Un fattore fondamentale è l'alimentazione; esistono molti tipi di mangimi con innumerevoli composizioni che rispondono a diverse esigenze sia ambientali che fisiche dell'animale. Può capitare (soprattutto durante il periodo invernale) che a causa di condizioni climatiche avverse non tutte le gabbie possono avere il corretto apporto alimentare anche se per i pesci il digiuno non è problematico, sono in grado di restare senza mangiare anche per diverse settimane. Anche i predatori costituiscono un notevole rischio, sia acquatici che volatili (uccelli ittiofagi, come gabbiani e cormorani), se nelle zone di allevamento vi sono colonie di delfini o gabbiani il pesce può risentirne molto e a causa dello stress non si alimenta.

Generalmente un orata e un branzino (cresciuta in questo modo) raggiunge la taglia commerciale di 300-400 g in 16-20 mesi.

Altri metodi di allevamento

Altri metodi di allevamento, meno utilizzati, sono il sistema semi-intensivo, SAR (sistemi d'acquacoltura a ricircolo) e il super-intensivo.

L'allevamento semi-intensivo è un sistema molto simile a quello estensivo in laguna, infatti anche in questo caso la densità è molto bassa (in genere non supera il Kg di pesce/m3), ma ci sono piccole differenze che concedono un'alimentazione limitata, soprattutto durante il periodo invernale e la fertilizzazione dell'ambiente d'allevamento per renderlo più trofico (ricco di alimento, come plancton che è alla base della catena alimentare), permettendo di avere produzioni maggiori rispetto al metodo estensivo.
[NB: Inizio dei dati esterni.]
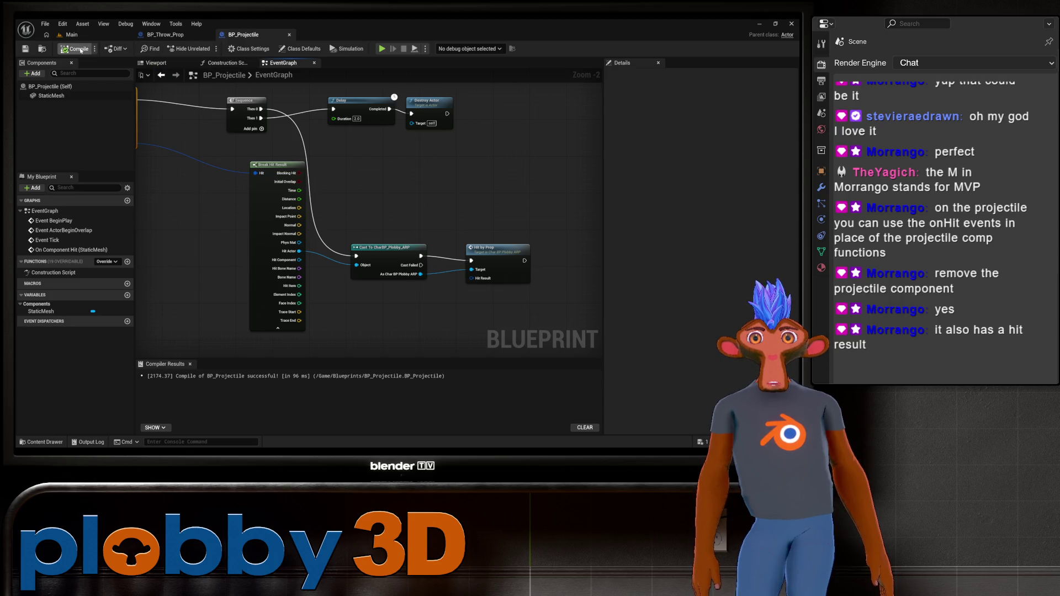
{"action": "left_click", "coordinate": [70, 34]}
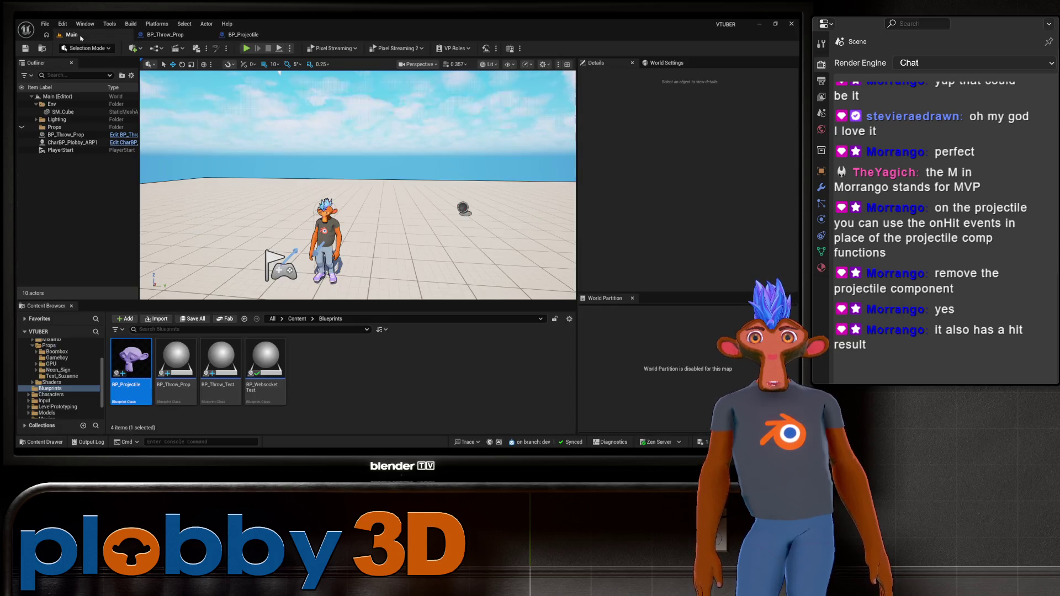
Run a short Play-In-Editor test, stop it, and go back to BP_Projectile
{"action": "left_click", "coordinate": [247, 50]}
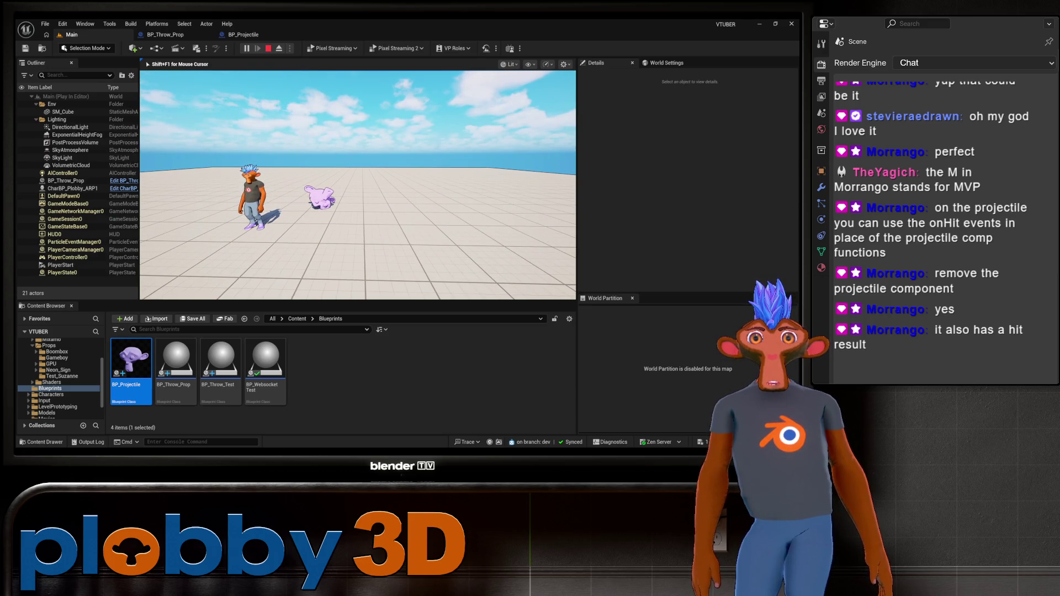
{"action": "key", "text": "Escape"}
L'acquacoltura super-intensiva è l'estremizzazione dell'allevamento intensivo (moltissimi Kg di pesce/m3) ed è in grado di ottenere produzioni molto alte utilizzando molti ossigenatori e mangimi per far crescere rapidamente il numero di pesci. Si va incontro però a più frequenti problemi di salute e non solo per le specie allevate.

I SAR sono sistemi di allevamento che di solito si utilizzano in circostanze particolarmente sfavorevoli per l'allevamento delle specie ittiche (poca acqua a disposizione, carenza di spazio…), infatti sfruttano sistemi di filtrazioni, meccanica, biologica e fisica per poter usare la minore quantità d'acqua possibile (un po' come avviene in acquario). Inoltre si fa largo impiego di tecnologia come computer, termometri e altri diversi sensori per garantire le migliori qualità di vita possibile. Alcune volte si ricorre anche all'ossigeno liquido per avere un ossigenazione ottimale di tutte le vasche. Questo sistema porta con se diversi vantaggio come: minor impatto ambientale, maggior gestione degli animali allevati, maggior controllo sanitario, elevate efficienze, indipendenza da fattori ambientali, elevate densità in vasca (60-150 Kg di pesce/m3) e ottimizzazione delle azioni di marketing.

Tra gli svantaggi: costi molto elevati per strutture, tecnologie, mantenimento e manutenzione, richiesta di operatori con conoscenze molto alte. I SAR vengono utilizzati da molto tempo, ma solo negli ultimi anni c'è stato un importante sviluppo di questa tecnologia, che attualmente viene utilizzata soprattutto in ambienti di ricerca (esistono già diverse realtà ben consolidate che lo utilizzano come un allevamento di gamberi di mare nel deserto di Las Vegas).

Trovare traccia del tipo di allevamento, all'interno dell'etichetta, è molto difficile, infatti viene riportato il produttore, ma non è indicato il tipo di acquacoltura, in qualche caso è specificato, come nel pesce di valle (quindi di tipo estensivo). Anche nell'aspetto il pesce è leggermente diverso: corpo più slanciato, bocca più sviluppata e colori più accesi rispetto a uno cresciuto in modo intensivo.